Nissan Motor officials dismissed rumors that the troubled automaker is looking to sell of part or all of its stake in smaller Japanese automaker Mitsubishi Motors.
While still under the leadership of former CEO Carlos Ghosn, Nissan purchased a 34% stake in Mitsubishi which was suspected of teetering on the brink of bankruptcy. Since then, Nissan’s experienced it own difficulties, including the sudden and controversial departure of Ghosn, who was arrested by Japanese prosecutors, on charges of financial malfeasance — much of that coming from information provided by Nissan.
“We are not in any discussion or consideration of changing the capital structure in our partner companies. We are moving ahead with many projects,” Nissan COO Ashwani Gupta said in an interview at the Reuters Automotive Summit teleconference.
(Nissan reports smaller loss than expected for second quarter earnings.)
Gupta was responding to a report from Bloomberg News, which cited unidentified sources who said the company was looking to sell off the third leg of Renault Nissan Mitsubishi Alliance. Ghosn paid $2.3 billion for the struggling automaker, and he was later named chairman of it. The move mirrored the $6 billion acquisition of Nissan, led by Ghosn as Renault’s chief, in 1999.
He quickly eliminated the possibility of a full takeover of the smaller Japanese company, suggesting the plan was to share platforms and accelerate development of electrified powertrains. That all went by the wayside with Ghosn’s arrest in November 2018 and his subsequent ouster.
Since then Nissan’s sales have steadily decline, and the current CEO Makoto Uchida – one successor removed from Ghosn – is looking to lead the automaker back into the black, with a smaller portfolio of more profitable vehicles.
The company reported a record operating loss of $3.2 billion for its second quarter, which was 28% better than the company forecast earlier. Strong sales in China, which is farther along in its recovery from the COVID-19 pandemic than the rest of the world, plus improving sales in the U.S. helped cut into the operating loss. Sales in China rose 4% during the quarter, including 12.8% in September.
(Nissan aims to be back in black next year.)

+ + + + + + +

▶ What to work on
1: In the Nissan article, how large a stake did Nissan buy in Mitsubishi Motors?
2: List every person the Nissan article names.
3: Write the next part of the article about Nissan and its Mitsubishi stake, picking up after its final line.

+ + + + + + +

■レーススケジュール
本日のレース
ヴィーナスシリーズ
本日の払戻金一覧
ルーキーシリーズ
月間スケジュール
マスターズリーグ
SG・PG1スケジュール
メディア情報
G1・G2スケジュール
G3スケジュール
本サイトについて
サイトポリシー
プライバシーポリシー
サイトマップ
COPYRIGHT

+ + + + + + +

▶ Answers provided
1: A 34% stake.

2: Carlos Ghosn, Ashwani Gupta, Makoto Uchida

3:
The company’s revenues dropped as well, falling to $18.2 billion from $25 billion during the year-ago period. Overall, through the first six months of fiscal year 2020, Nissan’s revenue has fallen 38.1% while profits have shifted to significant losses in the interim with its operating margin moving from 0.6% down to a -5.1 percent.
However, Nissan’s CEO Makoto Uchida said the company’s recovery plan, Nissan NEXT, is having positive impact on the company’s bottom line. Currently, the focus centers on three points:
- Improving quality of sales by focusing on retail sales, lowering incentives and improving revenue per unit;
- Reducing inventory levels between Nissan and dealers; and,
- Reducing fixed costs and optimizing costs across business operations
Officials noted it expects to reduce fixed costs by 300 billion yen by the end of FY 2020. Additionally, the company added to its liquidity to help it through the pandemic and its restructuring plans, issuing $8 billion and 2 billion euros in debt, and had a 2 trillion-yen credit line with lenders.
(Nissan takes aim at former CEO with $95M lawsuit, Ghosn fires back in new book.)
As a result of the better than expected news, Nissan revised its earnings forecast, predicting a full-year operating loss of 340 billion yen compares with the 470 billion-yen loss it forecast three months ago. It also raised is global sales forecast to 4.165 million vehicles compared with 4.13 million earlier. However, that’s still a significant drop from last year’s 4.93 million vehicles.